The estimation problem nobody warned us about

Software estimation was always a bit of a guess. You’ve been there. A “quick fix” swallows three days whole. A supposedly complex feature wraps up before lunch. We call it agile. Scrum never promised precision anyway. It promised a framework for operating inside uncertainty, which is just a polite way of saying we have no idea, but let’s be structured about it. Then AI arrived and made things weirder.

So what exactly are we estimating?

A while back I was building a .NET feature: API integrations, validation, unit tests, Azure config. My gut said two, maybe three days. Out of habit I opened GitHub Copilot, described what I needed, and watched it start building before I finished typing.

Controllers. Services. Validation. Tests. Docs.
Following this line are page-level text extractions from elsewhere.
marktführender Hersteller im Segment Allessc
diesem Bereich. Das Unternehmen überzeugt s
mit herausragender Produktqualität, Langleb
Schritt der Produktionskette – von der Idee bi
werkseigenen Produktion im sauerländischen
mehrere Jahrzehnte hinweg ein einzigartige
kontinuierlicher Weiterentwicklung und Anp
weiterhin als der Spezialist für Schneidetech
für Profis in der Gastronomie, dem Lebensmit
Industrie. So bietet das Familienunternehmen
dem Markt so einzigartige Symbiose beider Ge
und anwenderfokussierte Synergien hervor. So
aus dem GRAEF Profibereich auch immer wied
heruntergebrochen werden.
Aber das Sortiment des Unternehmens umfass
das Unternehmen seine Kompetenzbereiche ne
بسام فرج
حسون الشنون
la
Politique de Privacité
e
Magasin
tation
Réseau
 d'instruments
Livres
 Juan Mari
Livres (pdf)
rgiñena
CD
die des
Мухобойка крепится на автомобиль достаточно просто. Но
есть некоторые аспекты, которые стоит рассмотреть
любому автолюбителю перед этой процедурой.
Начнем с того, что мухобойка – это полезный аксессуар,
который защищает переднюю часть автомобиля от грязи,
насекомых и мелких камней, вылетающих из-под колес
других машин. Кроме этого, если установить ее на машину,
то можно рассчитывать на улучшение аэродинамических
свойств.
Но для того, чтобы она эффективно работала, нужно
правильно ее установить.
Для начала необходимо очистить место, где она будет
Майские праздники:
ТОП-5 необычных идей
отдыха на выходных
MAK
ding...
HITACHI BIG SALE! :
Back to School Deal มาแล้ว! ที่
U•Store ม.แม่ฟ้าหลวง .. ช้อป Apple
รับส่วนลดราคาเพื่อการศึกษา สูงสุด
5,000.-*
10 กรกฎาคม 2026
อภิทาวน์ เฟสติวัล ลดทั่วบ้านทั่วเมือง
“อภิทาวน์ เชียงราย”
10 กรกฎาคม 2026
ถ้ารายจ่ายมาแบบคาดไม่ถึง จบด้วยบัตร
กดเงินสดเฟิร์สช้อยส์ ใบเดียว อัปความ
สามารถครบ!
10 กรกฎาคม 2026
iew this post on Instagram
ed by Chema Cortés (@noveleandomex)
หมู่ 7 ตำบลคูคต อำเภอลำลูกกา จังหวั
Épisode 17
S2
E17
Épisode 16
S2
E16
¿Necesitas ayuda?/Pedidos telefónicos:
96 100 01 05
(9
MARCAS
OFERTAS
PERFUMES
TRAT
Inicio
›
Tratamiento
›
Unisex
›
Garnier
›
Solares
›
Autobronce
Not perfect. But not nothing either. My first thought was that I would have spent most of this week on that. My second thought was that I had no idea what half of it actually did. The task didn’t shrink to fifteen minutes. But it wasn’t three days either. It became something that doesn’t have a name yet. The old logic was simple: bigger tasks take longer. That held up for decades because writing code was the expensive part. It isn’t anymore.

AI can produce Bicep templates, REST APIs, database scripts, and test suites faster than you can read them. Sometimes what comes out is solid. Sometimes it’s subtly broken in ways that won’t surface until you’re deep in a production incident wondering what went wrong.

The trouble is you usually can’t tell which one you have until you’re already inside it. The uncertainty didn’t leave. It just found a new address.

Writing got cheap. Understanding got expensive.

This is the real shift nobody puts on a slide deck. AI can generate a thousand lines of code in seconds. What it cannot do is tell you whether those lines belong in your architecture, respect your compliance constraints, or hold up six months from now when the product changes direction. That part is still yours. In a lot of cases, that’s where most of the actual work lives now.

Velocity is measuring something stranger

Teams used velocity as a rough compass. Last sprint was 40 points, this sprint will probably be close. Imprecise, sure, but useful enough. AI scrambles that rhythm. One developer ships five stories because the AI did the heavy lifting. Another ships two because they spent the week untangling what the AI confidently got wrong. Who did more for the product? Genuinely unclear. Velocity is now picking up signals it was never designed to read: judgment calls, experience, risk tolerance, and just how lucky the generated output happened to be that week.

Sprint planning has a new question

A few years ago nobody asked this. Now it comes up almost every time: can AI handle this one?

That question reshapes the whole conversation. Something intimidating might turn out to be a quick prompt away. Something that looks trivial might actually demand careful, painstaking review of code you didn’t write and can’t fully vouch for. The uncertainty moved from building it to trusting it.

Done means something different now

When you write every line yourself, you carry the context with you almost automatically. You know why things are shaped the way they are.

AI-generated code doesn’t come with that. It arrives confident, plausible, and context-free. So “does it work?” isn’t enough anymore. The real question is “does it make sense here?” Does it fit the architecture? Does it handle the edge cases your business actually cares about? Are those tests genuinely testing anything, or just performing the idea of tests? Treat AI like a talented contractor who showed up without attending a single design meeting. Capable. Useful. Still needs a real review.

Back to what agile was always supposed to be

Here’s the strange part: AI might actually push teams back toward the point of all this. Outcomes over output. Did the problem get solved? Is the product better? Nobody using your software cares about story points. They care whether the thing works. That becomes the only metric that matters when effort stops being a reliable signal. Scrum isn’t becoming obsolete. It was built for uncertainty, and uncertainty didn’t go anywhere. The teams that thrive won’t be the ones generating the most code. They’ll be the ones making sharper decisions about which code should exist at all. Story points aren’t getting less useful because Scrum is broken. They’re getting less useful because writing code stopped being the hard part.